## Your task
Your output should reproduce each entry exactly, with none of its pictures.

Transcribed page contents

===

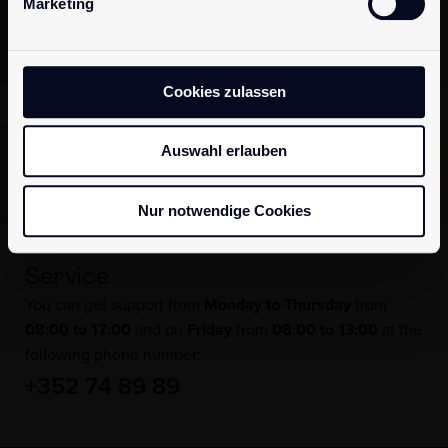
Marketing
Sign up now!
Cookies zulassen
Discreet packaging
Auswahl erlauben
Fast & safe delivery
European shipping
100% secure payment
Nur notwendige Cookies
Service
You can get support from
Monday to Thursday
from
08:00 to 17:00
and on
Friday
from
08:00 to 13:00
at the
following phone number:
+352 74 89 89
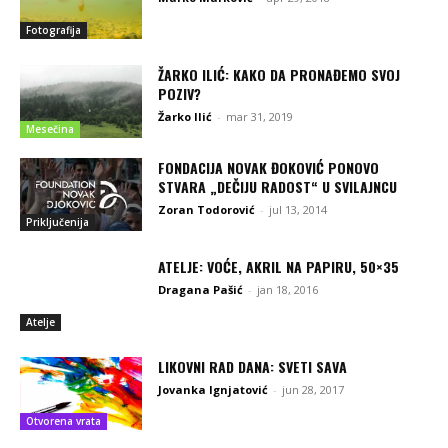
Fotografija
ŽARKO ILIĆ: KAKO DA PRONAĐEMO SVOJ
POZIV?
Žarko Ilić
-
mar 31, 2019
Mesečina
FONDACIJA NOVAK ĐOKOVIĆ PONOVO
STVARA „DEČIJU RADOST“ U SVILAJNCU
Zoran Todorović
-
jul 13, 2014
Priključenija
ATELJE: VOĆE, AKRIL NA PAPIRU, 50×35
Dragana Pašić
-
jan 18, 2016
Atelje
LIKOVNI RAD DANA: SVETI SAVA
Jovanka Ignjatović
-
jun 28, 2017
Otvorena vrata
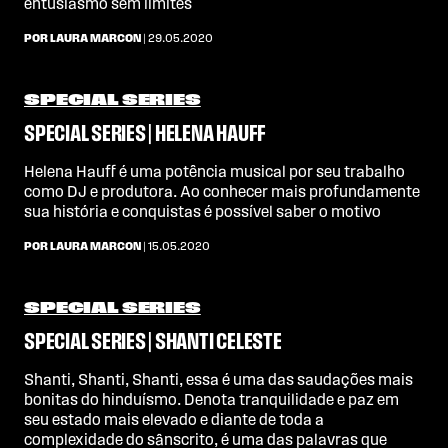
entusiasmo sem limites
POR LAURA MARCON
| 29.05.2020
SPECIAL SERIES
SPECIAL SERIES | HELENA HAUFF
Helena Hauff é uma potência musical por seu trabalho
como DJ e produtora. Ao conhecer mais profundamente
sua história e conquistas é possível saber o motivo
POR LAURA MARCON
| 15.05.2020
SPECIAL SERIES
SPECIAL SERIES | SHANTI CELESTE
Shanti, Shanti, Shanti, essa é uma das saudações mais
bonitas do hinduísmo. Denota tranquilidade e paz em
seu estado mais elevado e diante de toda a
complexidade do sânscrito, é uma das palavras que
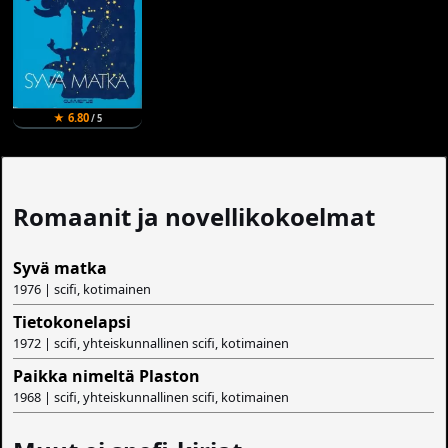
★ 6.80
/ 5
Romaanit ja novellikokoelmat
Syvä matka
1976 | scifi, kotimainen
Tietokonelapsi
1972 | scifi, yhteiskunnallinen scifi, kotimainen
Paikka nimeltä Plaston
1968 | scifi, yhteiskunnallinen scifi, kotimainen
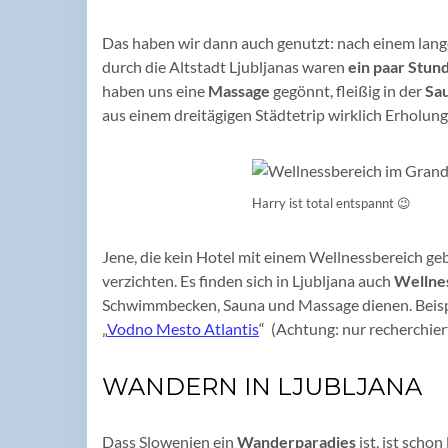
Das haben wir dann auch genutzt: nach einem lang
durch die Altstadt Ljubljanas waren
ein paar Stun
haben uns eine
Massage
gegönnt, fleißig in der
Sa
aus einem dreitägigen Städtetrip wirklich Erholung
Harry ist total entspannt 😉
Jene, die kein Hotel mit einem Wellnessbereich g
verzichten. Es finden sich in Ljubljana auch
Wellne
Schwimmbecken, Sauna und Massage dienen. Beispie
„
Vodno Mesto Atlantis
“ (Achtung: nur recherchiert
WANDERN IN LJUBLJANA
Dass Slowenien ein
Wanderparadies
ist, ist scho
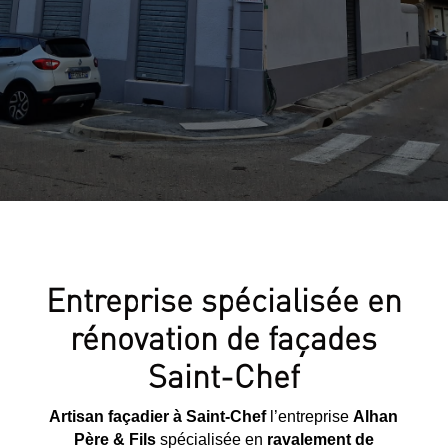
Entreprise spécialisée en
rénovation de façades
Saint-Chef
Artisan façadier à Saint-Chef
l’entreprise
Alhan
Père & Fils
spécialisée en
ravalement de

===

## Answer box
Marketing
Sign up now!
Cookies zulassen
Discreet packaging
Auswahl erlauben
Fast & safe delivery
European shipping
100% secure payment
Nur notwendige Cookies
Service
You can get support from
Monday to Thursday
from
08:00 to 17:00
and on
Friday
from
08:00 to 13:00
at the
following phone number:
+352 74 89 89
Fotografija
ŽARKO ILIĆ: KAKO DA PRONAĐEMO SVOJ
POZIV?
Žarko Ilić
-
mar 31, 2019
Mesečina
FONDACIJA NOVAK ĐOKOVIĆ PONOVO
STVARA „DEČIJU RADOST“ U SVILAJNCU
Zoran Todorović
-
jul 13, 2014
Priključenija
ATELJE: VOĆE, AKRIL NA PAPIRU, 50×35
Dragana Pašić
-
jan 18, 2016
Atelje
LIKOVNI RAD DANA: SVETI SAVA
Jovanka Ignjatović
-
jun 28, 2017
Otvorena vrata
entusiasmo sem limites
POR LAURA MARCON
| 29.05.2020
SPECIAL SERIES
SPECIAL SERIES | HELENA HAUFF
Helena Hauff é uma potência musical por seu trabalho
como DJ e produtora. Ao conhecer mais profundamente
sua história e conquistas é possível saber o motivo
POR LAURA MARCON
| 15.05.2020
SPECIAL SERIES
SPECIAL SERIES | SHANTI CELESTE
Shanti, Shanti, Shanti, essa é uma das saudações mais
bonitas do hinduísmo. Denota tranquilidade e paz em
seu estado mais elevado e diante de toda a
complexidade do sânscrito, é uma das palavras que
★ 6.80
/ 5
Romaanit ja novellikokoelmat
Syvä matka
1976 | scifi, kotimainen
Tietokonelapsi
1972 | scifi, yhteiskunnallinen scifi, kotimainen
Paikka nimeltä Plaston
1968 | scifi, yhteiskunnallinen scifi, kotimainen
Das haben wir dann auch genutzt: nach einem lang
durch die Altstadt Ljubljanas waren
ein paar Stun
haben uns eine
Massage
gegönnt, fleißig in der
Sa
aus einem dreitägigen Städtetrip wirklich Erholung
Harry ist total entspannt 😉
Jene, die kein Hotel mit einem Wellnessbereich g
verzichten. Es finden sich in Ljubljana auch
Wellne
Schwimmbecken, Sauna und Massage dienen. Beispie
„
Vodno Mesto Atlantis
“ (Achtung: nur recherchiert
WANDERN IN LJUBLJANA
Dass Slowenien ein
Wanderparadies
ist, ist scho
Entreprise spécialisée en
rénovation de façades
Saint-Chef
Artisan façadier à Saint-Chef
l’entreprise
Alhan
Père & Fils
spécialisée en
ravalement de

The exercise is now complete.